I have read several articles that said Saudi Arabia had banned camera phones, but I never found any authoritative source that confirmed that. Well, I found a good source as well as reading that Saudis are purchasing camera phones despite the ban.
Arab News on November 28, 2003 (okay, so it's an old article; shoot me!) writes in its headline: "Banned Camera Phones Selling Like Hot Cakes in Jeddah's Black Market." The article says camera phones were banned in September 2002 at the recommendation of Saudi Arabia's chief of the Commission for the Promotion of Virtue and the Prevention of Vice (no, I didn't make that up) who said men were secretly taking photographs of women.
Camera phones are being imported from neighboring Gulf states and sold for up to twice the normal price.

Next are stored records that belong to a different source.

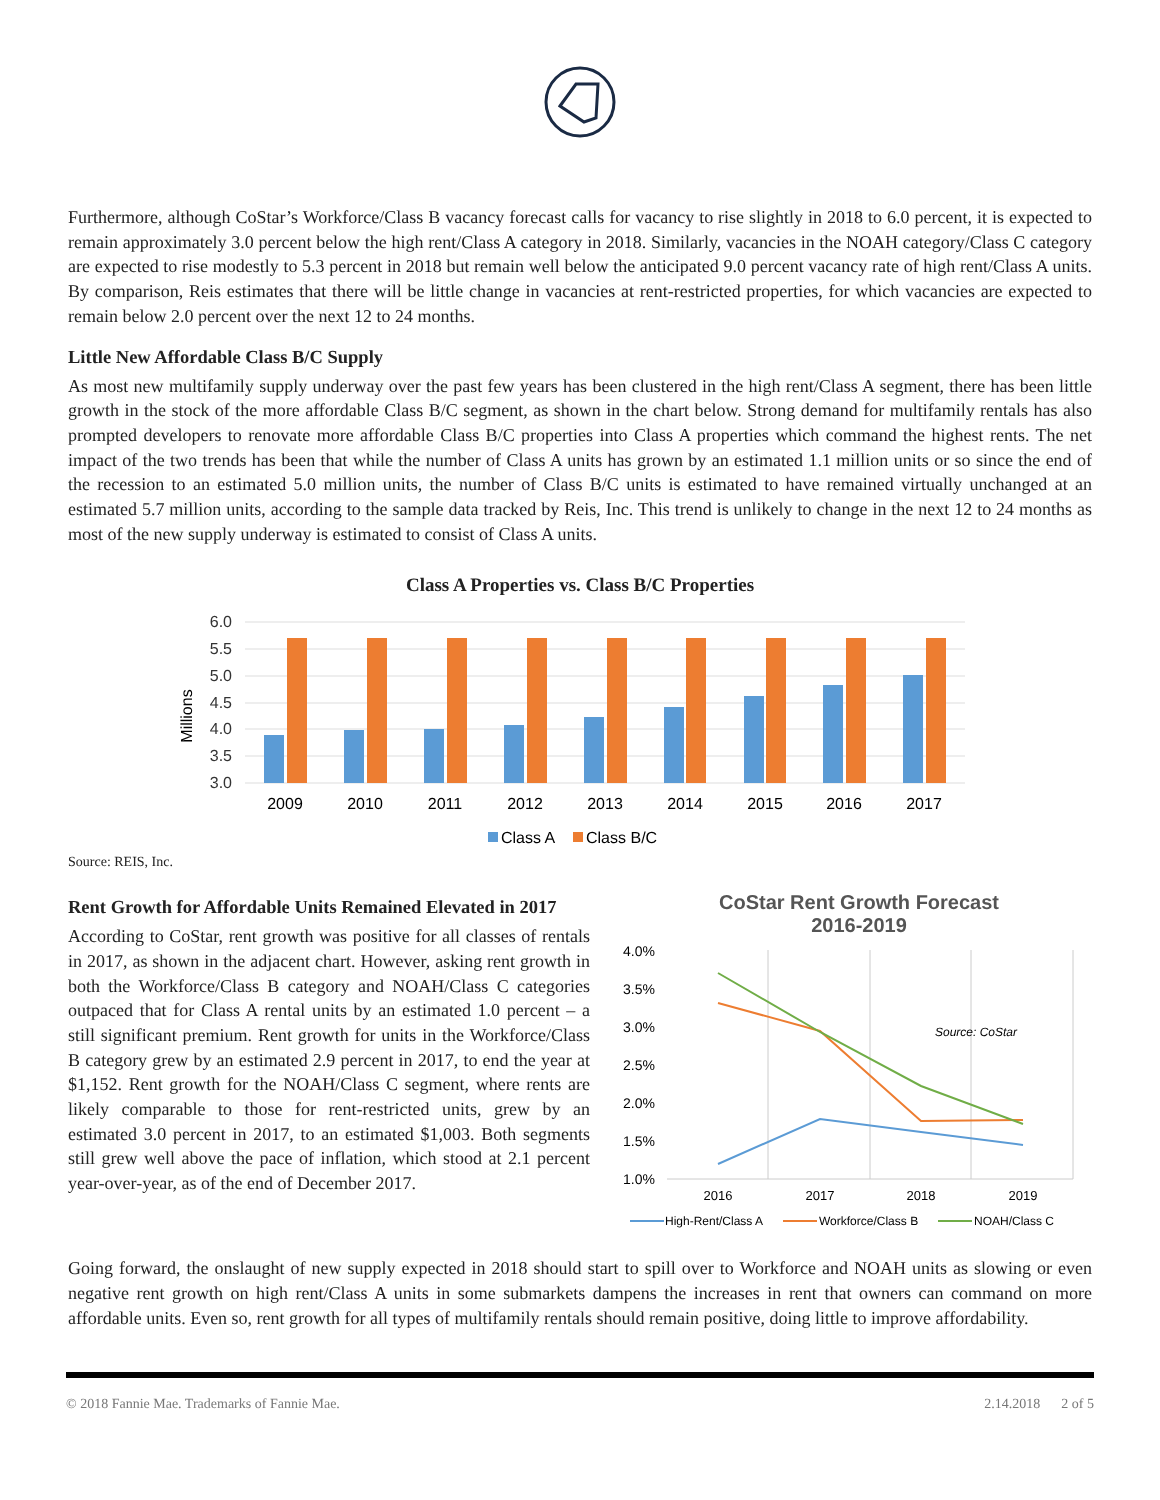Furthermore, although CoStar’s Workforce/Class B vacancy forecast calls for vacancy to rise slightly in 2018 to 6.0 percent, it is expected to remain approximately 3.0 percent below the high rent/Class A category in 2018. Similarly, vacancies in the NOAH category/Class C category are expected to rise modestly to 5.3 percent in 2018 but remain well below the anticipated 9.0 percent vacancy rate of high rent/Class A units. By comparison, Reis estimates that there will be little change in vacancies at rent-restricted properties, for which vacancies are expected to remain below 2.0 percent over the next 12 to 24 months.
Little New Affordable Class B/C Supply
As most new multifamily supply underway over the past few years has been clustered in the high rent/Class A segment, there has been little growth in the stock of the more affordable Class B/C segment, as shown in the chart below. Strong demand for multifamily rentals has also prompted developers to renovate more affordable Class B/C properties into Class A properties which command the highest rents. The net impact of the two trends has been that while the number of Class A units has grown by an estimated 1.1 million units or so since the end of the recession to an estimated 5.0 million units, the number of Class B/C units is estimated to have remained virtually unchanged at an estimated 5.7 million units, according to the sample data tracked by Reis, Inc. This trend is unlikely to change in the next 12 to 24 months as most of the new supply underway is estimated to consist of Class A units.
Class A Properties vs. Class B/C Properties
6.0
5.5
5.0
4.5
4.0
3.5
3.0
Millions
2009
2010
2011
2012
2013
2014
2015
2016
2017
Class A
Class B/C
Source: REIS, Inc.
Rent Growth for Affordable Units Remained Elevated in 2017
According to CoStar, rent growth was positive for all classes of rentals in 2017, as shown in the adjacent chart. However, asking rent growth in both the Workforce/Class B category and NOAH/Class C categories outpaced that for Class A rental units by an estimated 1.0 percent – a still significant premium. Rent growth for units in the Workforce/Class B category grew by an estimated 2.9 percent in 2017, to end the year at $1,152. Rent growth for the NOAH/Class C segment, where rents are likely comparable to those for rent-restricted units, grew by an estimated 3.0 percent in 2017, to an estimated $1,003. Both segments still grew well above the pace of inflation, which stood at 2.1 percent year-over-year, as of the end of December 2017.
CoStar Rent Growth Forecast
2016-2019
4.0%
3.5%
3.0%
2.5%
2.0%
1.5%
1.0%
Source: CoStar
2016
2017
2018
2019
High-Rent/Class A
Workforce/Class B
NOAH/Class C
Going forward, the onslaught of new supply expected in 2018 should start to spill over to Workforce and NOAH units as slowing or even negative rent growth on high rent/Class A units in some submarkets dampens the increases in rent that owners can command on more affordable units. Even so, rent growth for all types of multifamily rentals should remain positive, doing little to improve affordability.
© 2018 Fannie Mae. Trademarks of Fannie Mae. 2.14.2018 2 of 5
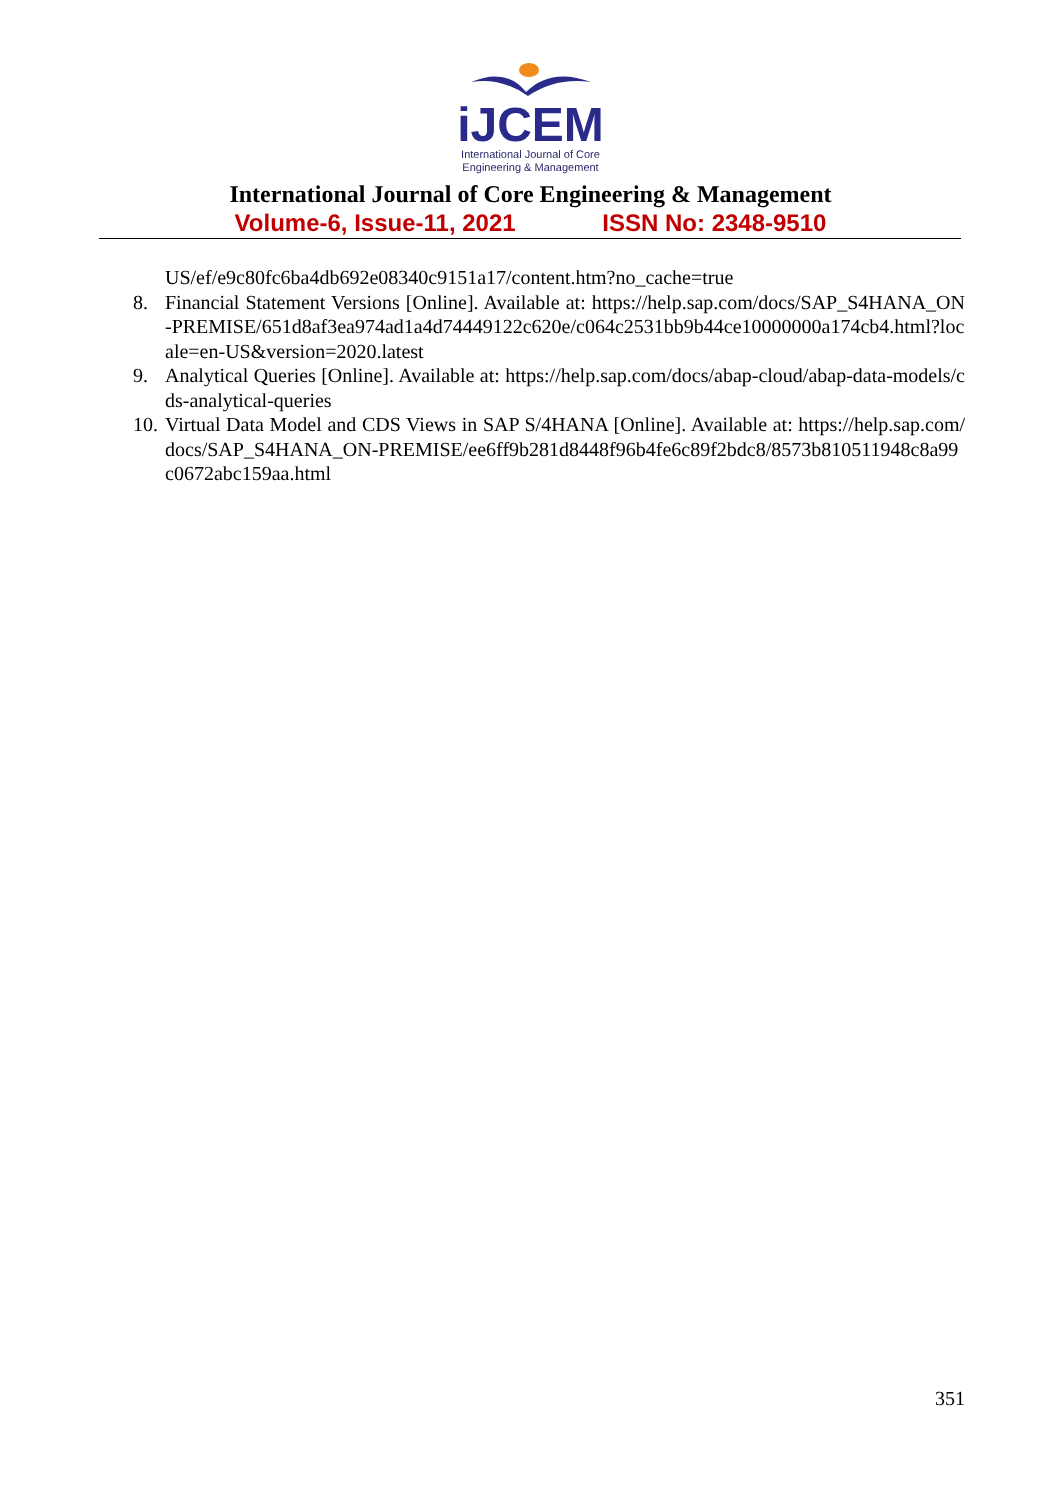iJCEM
International Journal of Core
Engineering & Management
International Journal of Core Engineering & Management
Volume-6, Issue-11, 2021 ISSN No: 2348-9510
US/ef/e9c80fc6ba4db692e08340c9151a17/content.htm?no_cache=true
8. Financial Statement Versions [Online]. Available at: https://help.sap.com/docs/SAP_S4HANA_ON-PREMISE/651d8af3ea974ad1a4d74449122c620e/c064c2531bb9b44ce10000000a174cb4.html?locale=en-US&version=2020.latest
9. Analytical Queries [Online]. Available at: https://help.sap.com/docs/abap-cloud/abap-data-models/cds-analytical-queries
10.
Virtual Data Model and CDS Views in SAP S/4HANA [Online]. Available at: https://help.sap.com/docs/SAP_S4HANA_ON-PREMISE/ee6ff9b281d8448f96b4fe6c89f2bdc8/8573b810511948c8a99c0672abc159aa.html
351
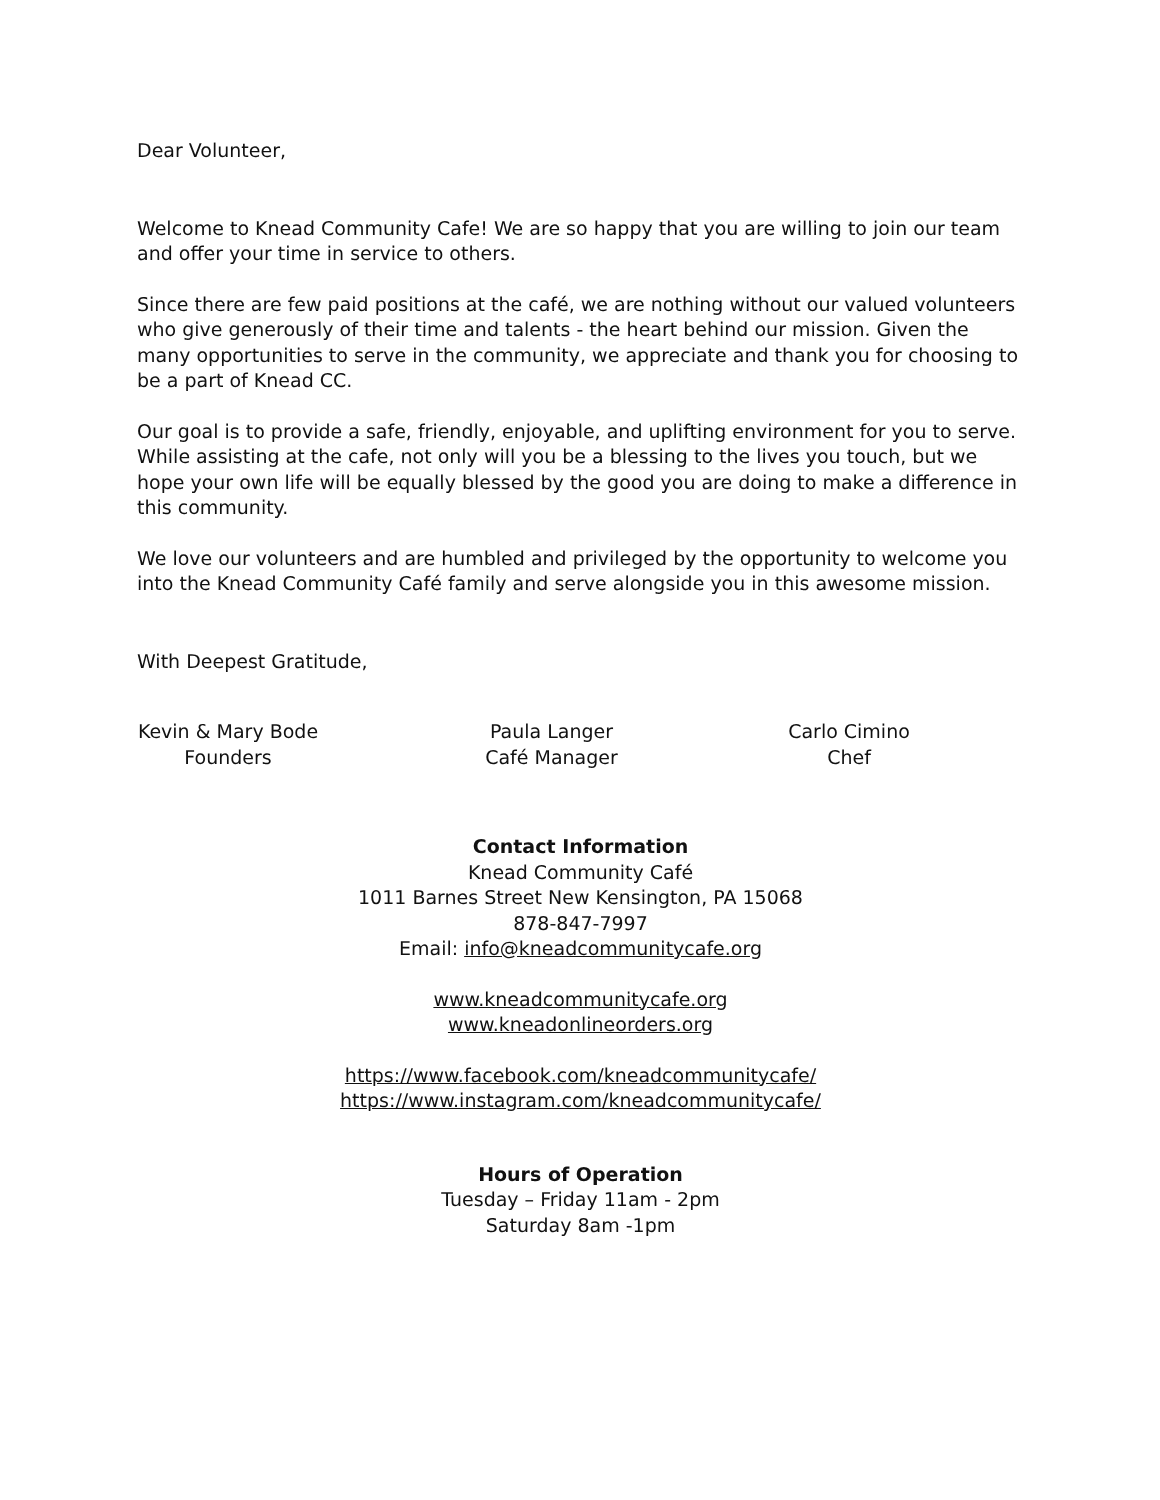Dear Volunteer,
Welcome to Knead Community Cafe! We are so happy that you are willing to join our team and offer your time in service to others.
Since there are few paid positions at the café, we are nothing without our valued volunteers who give generously of their time and talents - the heart behind our mission. Given the many opportunities to serve in the community, we appreciate and thank you for choosing to be a part of Knead CC.
Our goal is to provide a safe, friendly, enjoyable, and uplifting environment for you to serve. While assisting at the cafe, not only will you be a blessing to the lives you touch, but we hope your own life will be equally blessed by the good you are doing to make a difference in this community.
We love our volunteers and are humbled and privileged by the opportunity to welcome you into the Knead Community Café family and serve alongside you in this awesome mission.
With Deepest Gratitude,
Kevin & Mary Bode
Founders
Paula Langer
Café Manager
Carlo Cimino
Chef
Contact Information
Knead Community Café
1011 Barnes Street New Kensington, PA 15068
878-847-7997
Email: info@kneadcommunitycafe.org
www.kneadcommunitycafe.org
www.kneadonlineorders.org
https://www.facebook.com/kneadcommunitycafe/
https://www.instagram.com/kneadcommunitycafe/
Hours of Operation
Tuesday – Friday 11am - 2pm
Saturday 8am -1pm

Many people in the Kingdom think the banning is futile and wrong. Arab News quotes Abdul Rahman Al-Rashid, editor in chief of the Asharq Al-Awsat newspaper.
Good advice
Al-Rashid says, “preventing abuse of technology must be done through education, not through prohibition. Most people use the camera attachments on their phones for good purposes, some are useful to engineers and doctors and home buyers, others use them for innocent communication. Only very few people misuse them.”
I think the head teacher of Shoeburyness High School in the U.K. (previous entryt) should listen to Al-Rashid.